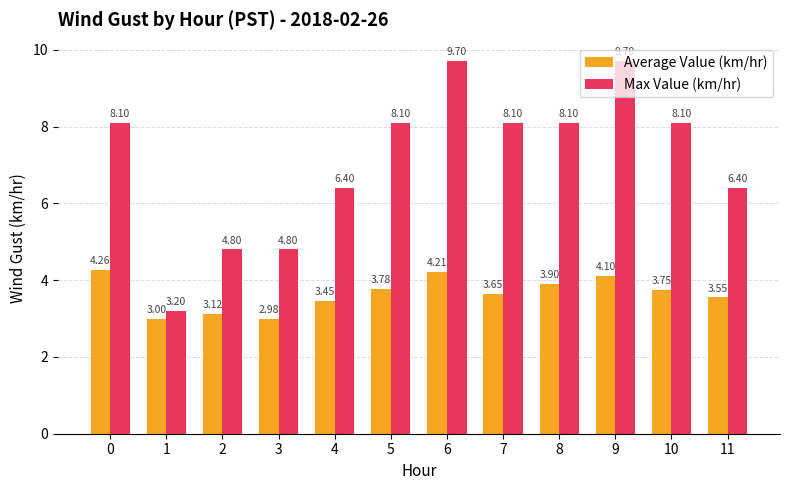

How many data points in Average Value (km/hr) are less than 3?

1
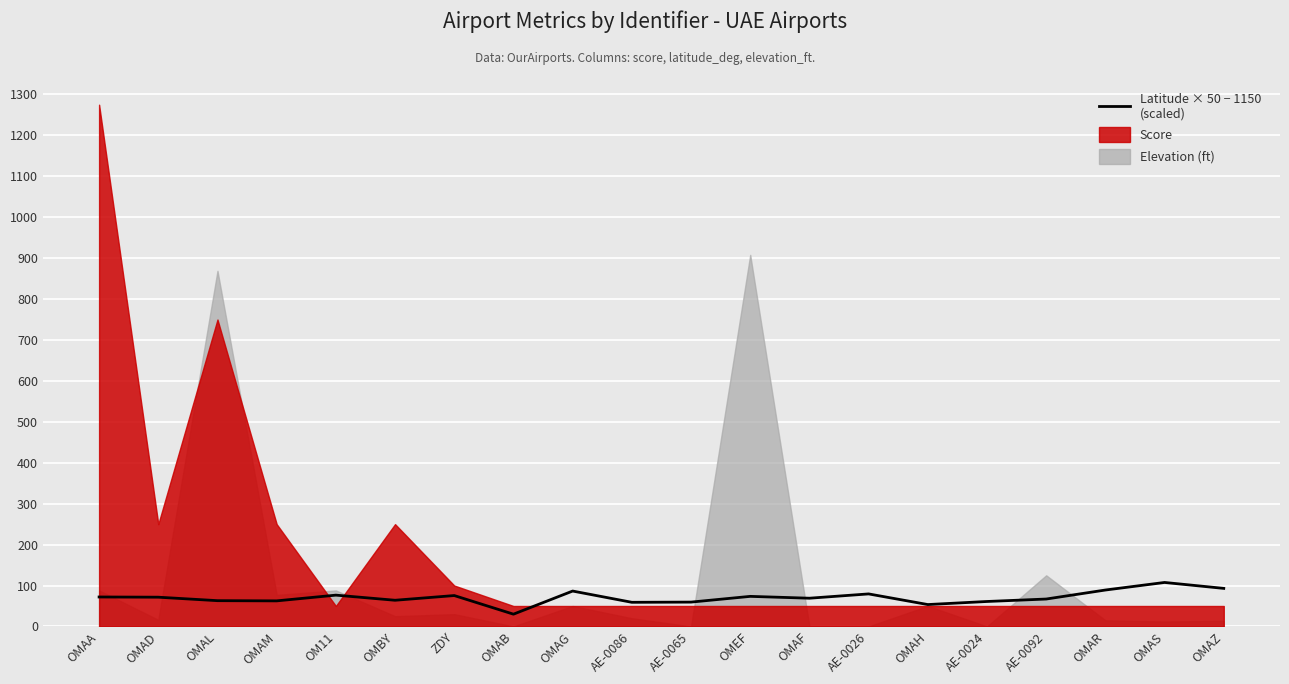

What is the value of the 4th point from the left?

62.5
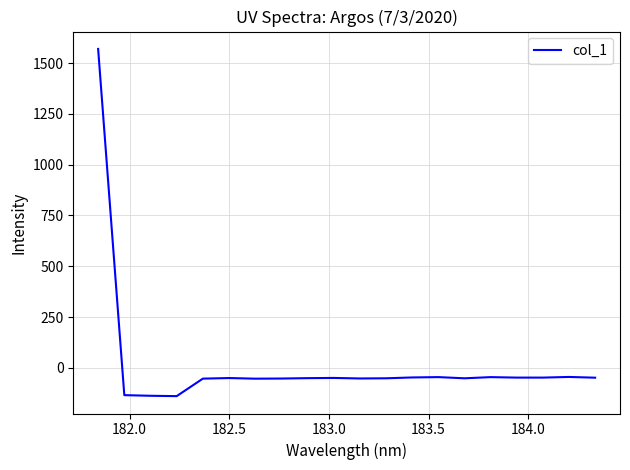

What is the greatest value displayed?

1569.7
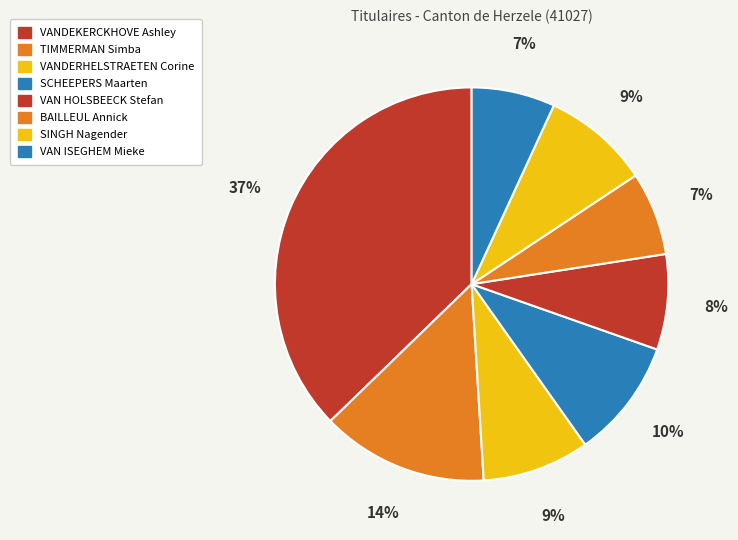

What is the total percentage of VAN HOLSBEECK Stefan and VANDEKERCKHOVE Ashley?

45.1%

# # # # # # #

> _Exercise description_
Retype the entire listing above word for word, leaving out the pictures.

> _The answer_
How many data points in Average Value (km/hr) are less than 3?

1

What is the value of the 4th point from the left?

62.5

What is the greatest value displayed?

1569.7

What is the total percentage of VAN HOLSBEECK Stefan and VANDEKERCKHOVE Ashley?

45.1%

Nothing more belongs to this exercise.